Residencies are post-graduate training programs which allow new pharmacists to perform as a licensed practitioner to train under the supervision of an experienced preceptor. Residencies are highly sought-after positions to help pharmacists gain experience, leadership skills, advance their growth of clinical judgement, and hone their skills as a practicing pharmacist.
“I was on cloud nine and felt a tremendous weight lifted off my shoulders,” said fourth-year pharmacy student Minwoo Park about the residency match experience. Park will start his residency at Providence St. Peter Hospital in Olympia, Washington with a focus on hospital administration and leadership this summer. “The residency application/interview process really forces you to take a cold, hard look at yourself. It was brutal, but I’m glad it’s over!”
The college has seen consistent growth in residency matches each year. Pediatrics, ambulatory care, acute care, pharmacy informatics, hospital administration and leadership, geriatrics, and inpatient care are just some of the areas of specialization that WSU PharmD graduates will focus on in their residencies this year.

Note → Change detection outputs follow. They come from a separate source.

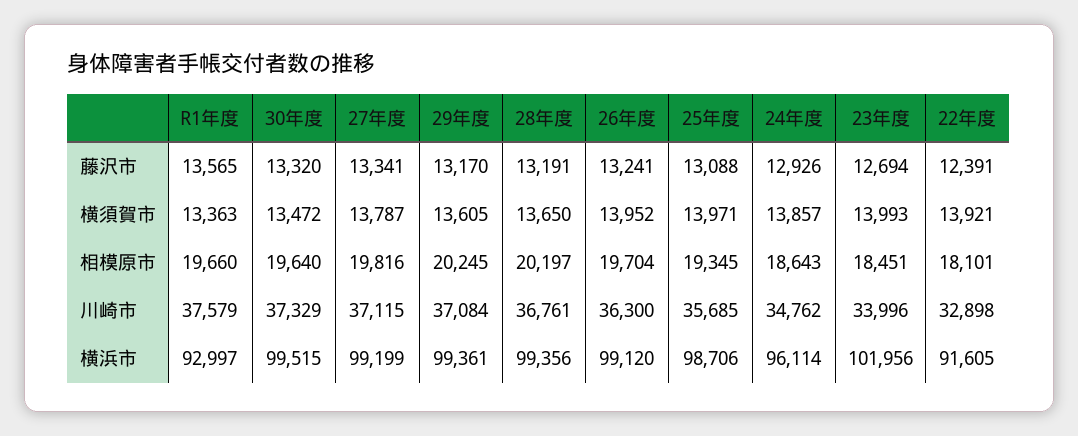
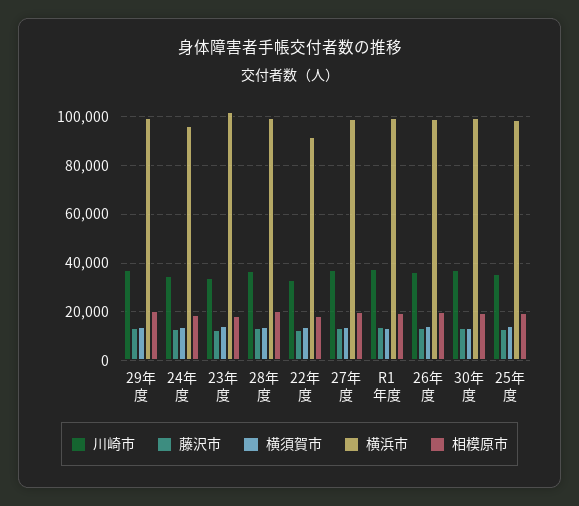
  {
    "藤沢市": {
      "R1年度": 13565,
      "30年度": 13320,
      "27年度": 13341,
      "29年度": 13170,
      "28年度": 13191,
      "26年度": 13241,
      "25年度": 13088,
      "24年度": 12926,
      "23年度": 12694,
      "22年度": 12391
    },
    "横須賀市": {
      "R1年度": 13363,
      "30年度": 13472,
      "27年度": 13787,
      "29年度": 13605,
      "28年度": 13650,
      "26年度": 13952,
      "25年度": 13971,
      "24年度": 13857,
      "23年度": 13993,
      "22年度": 13921
    },
    "相模原市": {
      "R1年度": 19660,
      "30年度": 19640,
      "27年度": 19816,
      "29年度": 20245,
      "28年度": 20197,
      "26年度": 19704,
      "25年度": 19345,
      "24年度": 18643,
      "23年度": 18451,
      "22年度": 18101
    },
    "川崎市": {
      "R1年度": 37579,
      "30年度": 37329,
      "27年度": 37115,
      "29年度": 37084,
      "28年度": 36761,
      "26年度": 36300,
      "25年度": 35685,
      "24年度": 34762,
      "23年度": 33996,
      "22年度": 32898
    },
    "横浜市": {
-     "R1年度": 92997,
+     "R1年度": 100000,
      "30年度": 99515,
      "27年度": 99199,
      "29年度": 99361,
      "28年度": 99356,
      "26年度": 99120,
      "25年度": 98706,
      "24年度": 96114,
      "23年度": 101956,
      "22年度": 91605
    }
  }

“Our students have shown incredible resiliency this year despite the COVID-19 pandemic. Our leading residency matches are just another testament of how our faculty have worked creatively to help students match with prestigious institutions across the Pacific Northwest and West Coast,” said Dean of WSU College of Pharmacy and Pharmaceutical Sciences Mark Leid.
WSU pharmacy students not only found success in residency matches this year, but many have also gone on to start new positions as pharmacists immediately following graduation. The COVID-19 pandemic has led to an increased demand for pharmacists in recent months. Community pharmacies in the region have advertised signing bonuses ranging from $1,000 for pharmacy interns to $20,000 for pharmacists.
“We are seeing postings for pharmacy positions on our job board every week. These aren’t just single positions, but mass hiring for community pharmacists as organizations ramp up COVID-19 vaccine administration,” said Vice Dean Linda Garrelts Maclean. “Pharmacists are on the frontlines in guarding the health of their communities—and that’s how we are preparing our students through our curriculum.”